*** Opening of The data ***
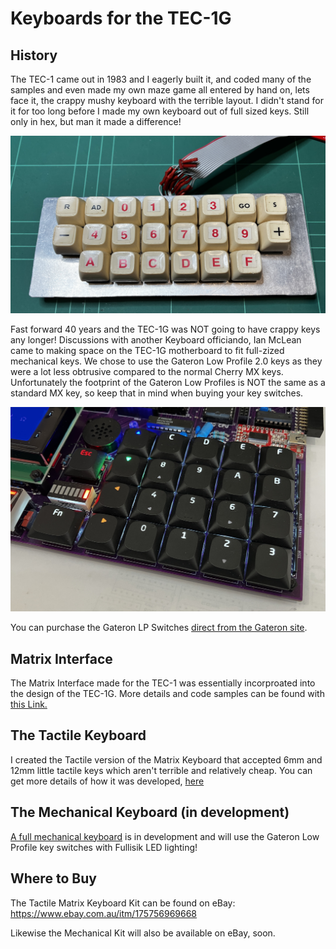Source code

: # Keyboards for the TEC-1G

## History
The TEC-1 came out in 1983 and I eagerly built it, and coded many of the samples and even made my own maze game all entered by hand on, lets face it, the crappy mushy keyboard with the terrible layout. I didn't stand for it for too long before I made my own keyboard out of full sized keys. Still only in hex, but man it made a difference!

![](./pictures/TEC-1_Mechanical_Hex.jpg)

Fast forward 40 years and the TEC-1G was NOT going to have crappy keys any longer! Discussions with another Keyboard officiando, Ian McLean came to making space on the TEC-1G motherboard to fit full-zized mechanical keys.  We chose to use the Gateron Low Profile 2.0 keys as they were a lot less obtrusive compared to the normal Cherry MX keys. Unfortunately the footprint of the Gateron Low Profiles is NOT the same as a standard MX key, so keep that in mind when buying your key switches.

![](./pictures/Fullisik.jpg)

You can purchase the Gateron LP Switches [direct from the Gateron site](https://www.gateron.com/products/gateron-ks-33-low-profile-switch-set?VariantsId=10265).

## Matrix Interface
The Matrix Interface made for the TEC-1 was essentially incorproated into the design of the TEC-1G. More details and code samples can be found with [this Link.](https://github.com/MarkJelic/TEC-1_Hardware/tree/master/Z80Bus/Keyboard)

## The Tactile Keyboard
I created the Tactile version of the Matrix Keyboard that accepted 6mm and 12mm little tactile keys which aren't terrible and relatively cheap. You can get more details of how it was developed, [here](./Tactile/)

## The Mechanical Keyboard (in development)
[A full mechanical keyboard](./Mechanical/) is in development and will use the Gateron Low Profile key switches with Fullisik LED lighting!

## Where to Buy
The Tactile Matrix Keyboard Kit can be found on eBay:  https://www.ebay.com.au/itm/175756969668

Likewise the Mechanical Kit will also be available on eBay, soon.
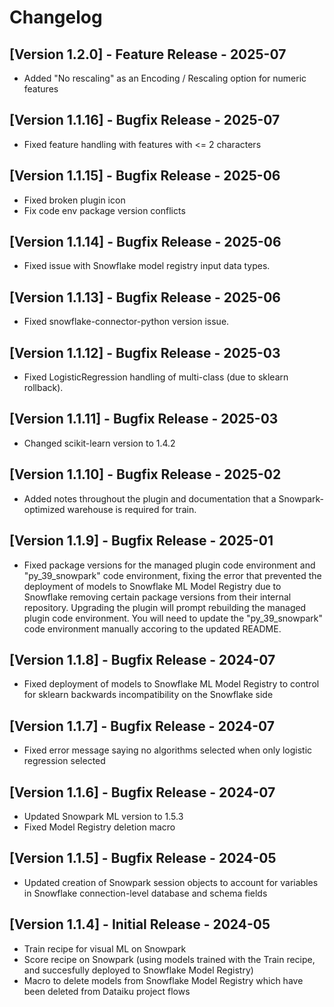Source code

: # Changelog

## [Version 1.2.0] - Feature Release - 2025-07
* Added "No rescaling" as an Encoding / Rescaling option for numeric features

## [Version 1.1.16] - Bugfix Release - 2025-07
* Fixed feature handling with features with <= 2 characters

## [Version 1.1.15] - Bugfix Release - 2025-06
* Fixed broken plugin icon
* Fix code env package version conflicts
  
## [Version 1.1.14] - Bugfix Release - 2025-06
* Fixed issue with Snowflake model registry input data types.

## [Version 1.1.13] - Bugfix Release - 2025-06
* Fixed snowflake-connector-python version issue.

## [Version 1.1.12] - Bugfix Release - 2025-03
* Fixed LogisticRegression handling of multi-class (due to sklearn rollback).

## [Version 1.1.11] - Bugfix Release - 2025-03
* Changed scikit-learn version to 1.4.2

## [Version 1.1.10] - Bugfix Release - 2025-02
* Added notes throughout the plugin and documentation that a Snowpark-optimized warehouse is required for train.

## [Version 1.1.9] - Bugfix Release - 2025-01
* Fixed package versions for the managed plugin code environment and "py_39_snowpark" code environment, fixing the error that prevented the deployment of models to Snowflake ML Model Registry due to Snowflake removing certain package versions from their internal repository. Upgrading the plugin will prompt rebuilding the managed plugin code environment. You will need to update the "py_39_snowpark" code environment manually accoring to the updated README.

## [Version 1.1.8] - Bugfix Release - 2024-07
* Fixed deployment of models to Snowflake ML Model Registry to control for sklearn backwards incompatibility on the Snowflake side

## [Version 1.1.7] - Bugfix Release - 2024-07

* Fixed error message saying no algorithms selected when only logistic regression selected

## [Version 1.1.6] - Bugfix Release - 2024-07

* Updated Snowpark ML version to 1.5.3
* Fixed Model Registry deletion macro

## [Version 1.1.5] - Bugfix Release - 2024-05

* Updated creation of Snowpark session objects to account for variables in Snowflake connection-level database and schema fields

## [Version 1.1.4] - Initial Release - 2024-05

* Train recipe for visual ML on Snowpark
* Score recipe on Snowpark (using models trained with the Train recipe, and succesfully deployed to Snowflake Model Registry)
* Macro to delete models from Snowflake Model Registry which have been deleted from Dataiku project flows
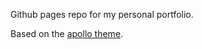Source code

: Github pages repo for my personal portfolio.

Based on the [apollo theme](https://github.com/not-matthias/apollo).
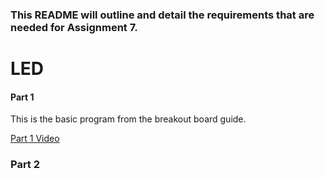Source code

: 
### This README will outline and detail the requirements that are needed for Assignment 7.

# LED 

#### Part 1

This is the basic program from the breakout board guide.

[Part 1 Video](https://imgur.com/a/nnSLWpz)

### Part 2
*** Close of The data ***
*** Opening of The data ***
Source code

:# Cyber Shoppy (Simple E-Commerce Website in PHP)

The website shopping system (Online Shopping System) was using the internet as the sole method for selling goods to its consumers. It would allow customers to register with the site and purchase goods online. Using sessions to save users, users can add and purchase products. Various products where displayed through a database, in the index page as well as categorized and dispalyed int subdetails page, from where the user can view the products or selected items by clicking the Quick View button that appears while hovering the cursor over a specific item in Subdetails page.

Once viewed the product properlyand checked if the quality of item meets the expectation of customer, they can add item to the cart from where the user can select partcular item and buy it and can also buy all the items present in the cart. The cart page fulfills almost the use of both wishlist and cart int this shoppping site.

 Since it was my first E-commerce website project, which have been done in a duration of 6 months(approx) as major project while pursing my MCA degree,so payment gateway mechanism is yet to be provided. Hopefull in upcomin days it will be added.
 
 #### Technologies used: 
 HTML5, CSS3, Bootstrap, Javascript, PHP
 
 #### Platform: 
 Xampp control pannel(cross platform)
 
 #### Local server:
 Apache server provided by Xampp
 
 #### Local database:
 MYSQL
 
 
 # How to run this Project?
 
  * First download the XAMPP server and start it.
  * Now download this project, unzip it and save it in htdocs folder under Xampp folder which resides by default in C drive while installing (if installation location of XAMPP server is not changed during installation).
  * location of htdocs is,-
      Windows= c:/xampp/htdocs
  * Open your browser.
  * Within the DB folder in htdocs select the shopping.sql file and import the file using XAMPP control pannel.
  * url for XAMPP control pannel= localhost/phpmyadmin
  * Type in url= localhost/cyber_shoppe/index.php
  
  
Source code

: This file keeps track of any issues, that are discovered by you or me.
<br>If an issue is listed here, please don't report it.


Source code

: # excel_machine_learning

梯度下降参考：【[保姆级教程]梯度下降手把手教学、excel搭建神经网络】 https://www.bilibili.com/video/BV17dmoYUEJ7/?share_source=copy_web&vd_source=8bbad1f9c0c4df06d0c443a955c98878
*** Close of The data ***
*Task*: Go to the line above holding "The Tactile Matrix", then copy exactly each line down to and including the one holding "for numeric features", leaving pictures out.

*Task response*:
The Tactile Matrix Keyboard Kit can be found on eBay:  https://www.ebay.com.au/itm/175756969668

Likewise the Mechanical Kit will also be available on eBay, soon.
Source code

: # Changelog

## [Version 1.2.0] - Feature Release - 2025-07
* Added "No rescaling" as an Encoding / Rescaling option for numeric features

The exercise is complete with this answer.